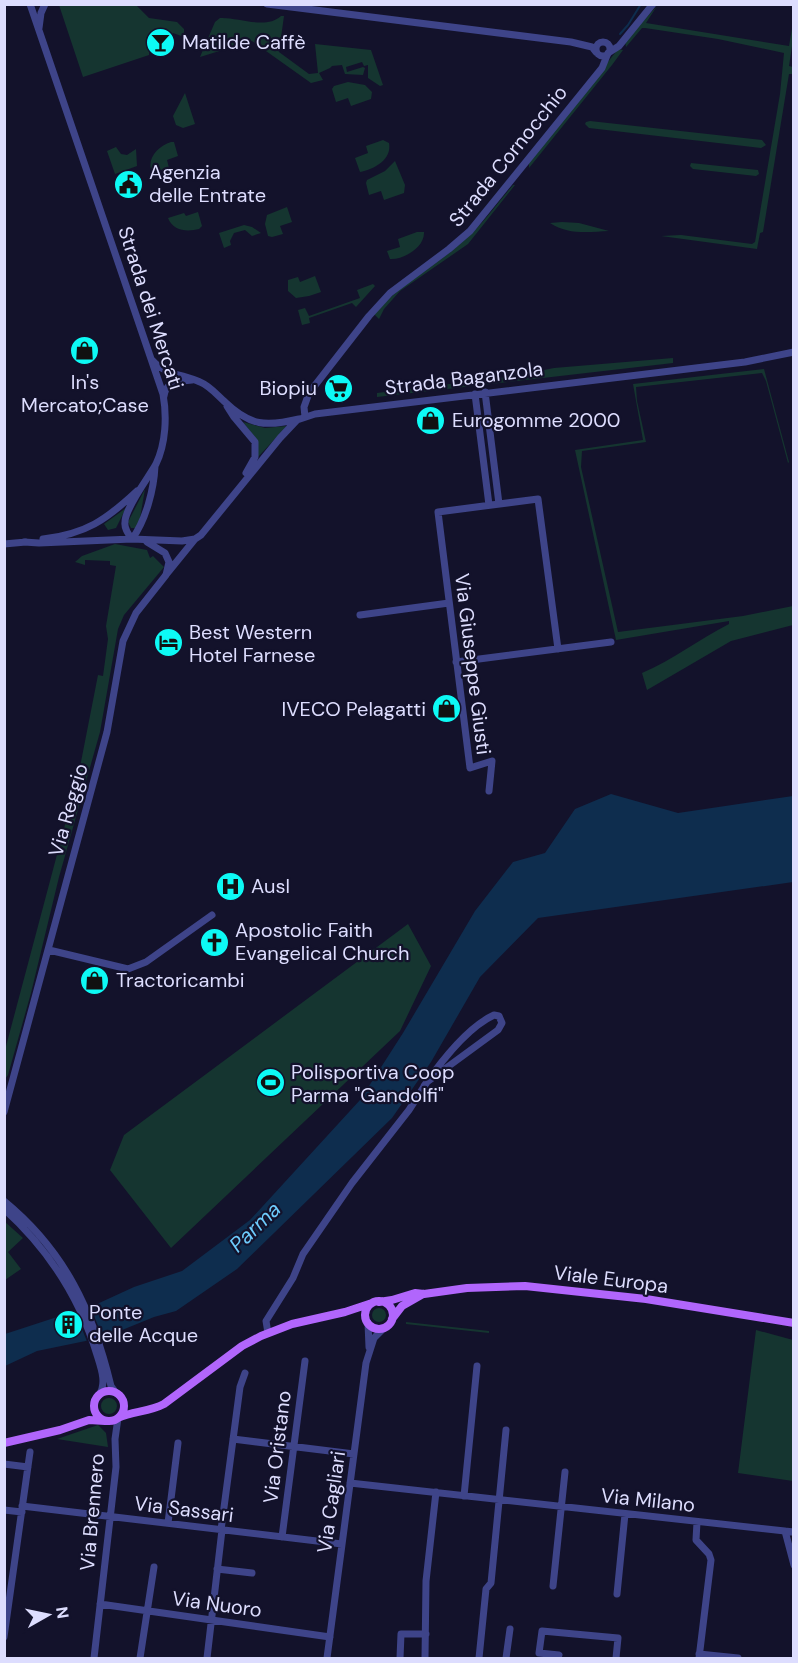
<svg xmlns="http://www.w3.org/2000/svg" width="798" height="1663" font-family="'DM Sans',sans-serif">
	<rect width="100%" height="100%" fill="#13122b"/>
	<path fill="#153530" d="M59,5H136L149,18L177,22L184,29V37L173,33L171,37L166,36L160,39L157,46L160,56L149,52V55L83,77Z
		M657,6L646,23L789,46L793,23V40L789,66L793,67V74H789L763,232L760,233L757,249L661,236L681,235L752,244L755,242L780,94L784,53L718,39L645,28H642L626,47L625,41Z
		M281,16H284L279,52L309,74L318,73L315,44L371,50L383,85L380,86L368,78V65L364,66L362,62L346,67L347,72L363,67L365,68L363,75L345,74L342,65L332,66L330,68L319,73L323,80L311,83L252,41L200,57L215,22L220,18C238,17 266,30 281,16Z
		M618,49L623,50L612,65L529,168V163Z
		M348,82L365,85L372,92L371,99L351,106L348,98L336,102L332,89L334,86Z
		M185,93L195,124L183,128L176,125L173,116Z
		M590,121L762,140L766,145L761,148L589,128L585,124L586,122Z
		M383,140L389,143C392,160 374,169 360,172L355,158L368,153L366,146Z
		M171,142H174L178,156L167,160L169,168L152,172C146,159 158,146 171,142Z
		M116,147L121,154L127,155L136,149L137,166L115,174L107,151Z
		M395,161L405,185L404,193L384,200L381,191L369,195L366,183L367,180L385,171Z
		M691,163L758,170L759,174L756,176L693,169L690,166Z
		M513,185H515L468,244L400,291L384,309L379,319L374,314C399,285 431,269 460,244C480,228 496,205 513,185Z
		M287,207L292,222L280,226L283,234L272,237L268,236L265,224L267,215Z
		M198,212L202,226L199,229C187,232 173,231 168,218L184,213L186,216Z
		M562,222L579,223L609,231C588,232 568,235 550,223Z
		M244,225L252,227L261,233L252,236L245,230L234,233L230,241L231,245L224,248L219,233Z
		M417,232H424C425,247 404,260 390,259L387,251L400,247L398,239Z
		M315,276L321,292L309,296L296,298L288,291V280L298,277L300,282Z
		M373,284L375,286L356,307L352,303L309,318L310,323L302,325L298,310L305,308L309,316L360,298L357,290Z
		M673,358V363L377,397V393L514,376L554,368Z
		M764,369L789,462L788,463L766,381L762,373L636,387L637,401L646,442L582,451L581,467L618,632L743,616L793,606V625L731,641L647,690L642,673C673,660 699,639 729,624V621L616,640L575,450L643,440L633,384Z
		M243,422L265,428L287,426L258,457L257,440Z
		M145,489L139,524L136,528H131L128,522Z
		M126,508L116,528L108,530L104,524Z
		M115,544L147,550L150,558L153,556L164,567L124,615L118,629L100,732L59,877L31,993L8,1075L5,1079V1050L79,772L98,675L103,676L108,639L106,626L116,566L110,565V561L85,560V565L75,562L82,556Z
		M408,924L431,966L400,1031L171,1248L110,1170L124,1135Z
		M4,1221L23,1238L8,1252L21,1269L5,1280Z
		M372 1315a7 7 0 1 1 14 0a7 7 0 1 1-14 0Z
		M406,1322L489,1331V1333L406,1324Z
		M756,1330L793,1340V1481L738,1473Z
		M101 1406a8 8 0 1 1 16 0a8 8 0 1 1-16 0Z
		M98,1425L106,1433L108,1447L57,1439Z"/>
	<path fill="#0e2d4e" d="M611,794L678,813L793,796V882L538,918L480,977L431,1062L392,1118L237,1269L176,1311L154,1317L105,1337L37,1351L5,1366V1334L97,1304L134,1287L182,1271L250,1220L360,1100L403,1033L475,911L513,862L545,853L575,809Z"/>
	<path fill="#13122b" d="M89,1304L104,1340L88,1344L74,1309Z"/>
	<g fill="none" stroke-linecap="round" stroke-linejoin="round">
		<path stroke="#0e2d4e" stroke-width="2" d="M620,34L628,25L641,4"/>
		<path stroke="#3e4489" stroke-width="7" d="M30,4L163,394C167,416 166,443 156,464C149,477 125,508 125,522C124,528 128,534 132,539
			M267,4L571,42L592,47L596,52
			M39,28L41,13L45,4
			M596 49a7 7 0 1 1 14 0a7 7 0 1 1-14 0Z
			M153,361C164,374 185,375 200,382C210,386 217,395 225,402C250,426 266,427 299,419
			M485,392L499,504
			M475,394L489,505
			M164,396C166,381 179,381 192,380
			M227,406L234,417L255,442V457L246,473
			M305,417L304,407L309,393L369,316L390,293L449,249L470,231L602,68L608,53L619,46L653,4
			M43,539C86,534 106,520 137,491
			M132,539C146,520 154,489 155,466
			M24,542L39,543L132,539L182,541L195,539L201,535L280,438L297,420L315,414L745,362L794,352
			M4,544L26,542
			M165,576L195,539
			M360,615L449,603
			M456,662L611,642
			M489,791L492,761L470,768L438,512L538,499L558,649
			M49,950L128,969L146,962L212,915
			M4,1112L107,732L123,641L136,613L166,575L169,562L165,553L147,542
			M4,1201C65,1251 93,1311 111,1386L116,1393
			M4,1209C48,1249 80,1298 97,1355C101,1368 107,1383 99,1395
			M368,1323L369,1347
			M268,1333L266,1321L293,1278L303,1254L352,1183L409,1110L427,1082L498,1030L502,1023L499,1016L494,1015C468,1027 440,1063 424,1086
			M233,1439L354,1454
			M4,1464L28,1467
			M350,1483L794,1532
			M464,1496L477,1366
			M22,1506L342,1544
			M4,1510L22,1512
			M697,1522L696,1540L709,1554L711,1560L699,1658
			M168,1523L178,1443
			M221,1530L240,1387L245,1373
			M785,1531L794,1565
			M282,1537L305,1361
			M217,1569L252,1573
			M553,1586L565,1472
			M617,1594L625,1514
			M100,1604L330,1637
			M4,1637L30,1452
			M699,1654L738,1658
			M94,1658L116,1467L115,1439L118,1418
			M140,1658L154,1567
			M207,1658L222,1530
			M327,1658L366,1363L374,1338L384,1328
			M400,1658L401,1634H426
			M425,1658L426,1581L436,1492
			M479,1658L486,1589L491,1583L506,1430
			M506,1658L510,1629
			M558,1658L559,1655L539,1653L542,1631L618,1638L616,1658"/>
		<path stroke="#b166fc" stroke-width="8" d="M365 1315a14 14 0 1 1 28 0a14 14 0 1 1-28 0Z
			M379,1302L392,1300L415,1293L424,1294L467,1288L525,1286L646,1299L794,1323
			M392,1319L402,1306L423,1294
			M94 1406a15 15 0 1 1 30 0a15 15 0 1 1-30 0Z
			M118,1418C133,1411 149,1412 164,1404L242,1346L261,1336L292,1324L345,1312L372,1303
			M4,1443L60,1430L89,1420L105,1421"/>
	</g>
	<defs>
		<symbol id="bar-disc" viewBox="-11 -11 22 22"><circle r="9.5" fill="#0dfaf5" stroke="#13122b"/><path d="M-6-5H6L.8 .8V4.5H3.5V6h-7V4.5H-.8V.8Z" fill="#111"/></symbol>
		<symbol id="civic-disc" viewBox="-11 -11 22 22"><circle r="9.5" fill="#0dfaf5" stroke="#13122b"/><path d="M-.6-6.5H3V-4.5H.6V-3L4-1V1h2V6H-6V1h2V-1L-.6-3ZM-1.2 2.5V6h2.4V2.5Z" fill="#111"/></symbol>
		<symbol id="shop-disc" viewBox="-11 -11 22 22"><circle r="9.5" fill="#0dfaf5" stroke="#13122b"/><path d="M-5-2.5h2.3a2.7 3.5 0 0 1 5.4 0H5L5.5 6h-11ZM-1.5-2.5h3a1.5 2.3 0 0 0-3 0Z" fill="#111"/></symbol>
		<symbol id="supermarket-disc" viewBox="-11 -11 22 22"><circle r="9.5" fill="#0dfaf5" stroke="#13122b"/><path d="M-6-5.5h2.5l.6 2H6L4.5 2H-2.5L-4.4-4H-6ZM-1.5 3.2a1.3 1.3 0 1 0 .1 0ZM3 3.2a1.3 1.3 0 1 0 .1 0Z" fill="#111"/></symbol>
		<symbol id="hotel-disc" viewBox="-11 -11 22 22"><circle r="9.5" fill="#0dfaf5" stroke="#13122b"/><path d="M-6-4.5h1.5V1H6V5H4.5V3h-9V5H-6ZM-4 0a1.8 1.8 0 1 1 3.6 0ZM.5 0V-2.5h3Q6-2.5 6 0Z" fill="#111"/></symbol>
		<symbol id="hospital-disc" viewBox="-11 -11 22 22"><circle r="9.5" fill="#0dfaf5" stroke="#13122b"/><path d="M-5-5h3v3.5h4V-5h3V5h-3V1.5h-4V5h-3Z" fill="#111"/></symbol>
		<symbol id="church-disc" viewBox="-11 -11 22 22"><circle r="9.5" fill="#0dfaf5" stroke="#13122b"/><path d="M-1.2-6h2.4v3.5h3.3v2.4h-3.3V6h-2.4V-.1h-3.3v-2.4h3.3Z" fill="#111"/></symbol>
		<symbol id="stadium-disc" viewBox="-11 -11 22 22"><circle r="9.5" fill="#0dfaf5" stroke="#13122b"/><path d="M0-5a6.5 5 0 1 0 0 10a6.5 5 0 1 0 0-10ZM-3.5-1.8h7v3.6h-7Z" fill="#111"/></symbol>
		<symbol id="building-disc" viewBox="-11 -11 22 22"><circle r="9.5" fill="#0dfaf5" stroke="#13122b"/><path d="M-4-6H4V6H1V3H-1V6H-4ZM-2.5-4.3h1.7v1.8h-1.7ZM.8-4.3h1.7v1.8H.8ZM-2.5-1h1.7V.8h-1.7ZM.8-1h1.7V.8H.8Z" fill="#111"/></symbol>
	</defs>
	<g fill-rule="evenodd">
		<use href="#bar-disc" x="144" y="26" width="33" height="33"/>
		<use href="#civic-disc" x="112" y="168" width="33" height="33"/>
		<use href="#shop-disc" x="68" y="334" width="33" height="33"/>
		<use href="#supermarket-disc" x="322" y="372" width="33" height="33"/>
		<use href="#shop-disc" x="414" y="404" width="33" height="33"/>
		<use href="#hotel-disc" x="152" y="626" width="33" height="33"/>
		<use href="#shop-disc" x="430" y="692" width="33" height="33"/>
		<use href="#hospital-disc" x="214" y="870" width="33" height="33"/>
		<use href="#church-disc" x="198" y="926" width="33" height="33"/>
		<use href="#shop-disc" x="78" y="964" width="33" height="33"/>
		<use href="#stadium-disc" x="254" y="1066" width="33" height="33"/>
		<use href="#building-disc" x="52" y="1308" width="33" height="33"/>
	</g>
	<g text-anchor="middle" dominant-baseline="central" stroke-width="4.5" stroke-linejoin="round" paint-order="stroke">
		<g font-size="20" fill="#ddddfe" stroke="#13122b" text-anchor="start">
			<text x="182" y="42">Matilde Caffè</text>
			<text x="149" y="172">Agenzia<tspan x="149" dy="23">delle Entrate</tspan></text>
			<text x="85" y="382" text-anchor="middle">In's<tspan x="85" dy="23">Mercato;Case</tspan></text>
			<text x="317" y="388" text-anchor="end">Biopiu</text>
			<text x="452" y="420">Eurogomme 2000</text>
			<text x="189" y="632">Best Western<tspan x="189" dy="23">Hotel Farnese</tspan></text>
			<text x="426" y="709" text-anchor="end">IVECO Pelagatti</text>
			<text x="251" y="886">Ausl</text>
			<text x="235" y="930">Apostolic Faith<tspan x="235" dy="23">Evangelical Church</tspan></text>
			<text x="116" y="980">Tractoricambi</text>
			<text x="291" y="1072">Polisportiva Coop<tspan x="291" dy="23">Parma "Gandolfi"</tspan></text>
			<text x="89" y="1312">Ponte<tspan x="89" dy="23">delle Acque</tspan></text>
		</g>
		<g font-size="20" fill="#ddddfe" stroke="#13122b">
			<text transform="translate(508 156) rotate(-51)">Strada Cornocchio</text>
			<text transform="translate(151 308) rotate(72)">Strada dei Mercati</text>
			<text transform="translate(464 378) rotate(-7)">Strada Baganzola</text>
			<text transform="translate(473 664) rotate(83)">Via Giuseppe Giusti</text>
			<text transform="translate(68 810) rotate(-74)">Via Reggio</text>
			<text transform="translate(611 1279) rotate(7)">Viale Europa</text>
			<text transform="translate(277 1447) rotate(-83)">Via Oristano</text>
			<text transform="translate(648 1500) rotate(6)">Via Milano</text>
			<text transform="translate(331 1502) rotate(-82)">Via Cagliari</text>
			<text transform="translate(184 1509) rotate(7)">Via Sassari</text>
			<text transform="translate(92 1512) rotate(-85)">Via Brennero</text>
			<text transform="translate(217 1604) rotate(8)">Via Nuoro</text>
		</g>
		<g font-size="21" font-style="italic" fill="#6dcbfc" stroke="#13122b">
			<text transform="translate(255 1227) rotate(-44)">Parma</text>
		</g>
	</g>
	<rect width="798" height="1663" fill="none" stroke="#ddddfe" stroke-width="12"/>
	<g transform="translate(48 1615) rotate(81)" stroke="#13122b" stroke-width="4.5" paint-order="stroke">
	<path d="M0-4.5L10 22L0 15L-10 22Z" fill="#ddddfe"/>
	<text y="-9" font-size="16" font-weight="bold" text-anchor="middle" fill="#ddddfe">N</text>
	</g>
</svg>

- - - - -

• What the task requires
Reproduce every line from the preceding data in which the word "linejoin" can be found.

• Result
	<g fill="none" stroke-linecap="round" stroke-linejoin="round">
	<g text-anchor="middle" dominant-baseline="central" stroke-width="4.5" stroke-linejoin="round" paint-order="stroke">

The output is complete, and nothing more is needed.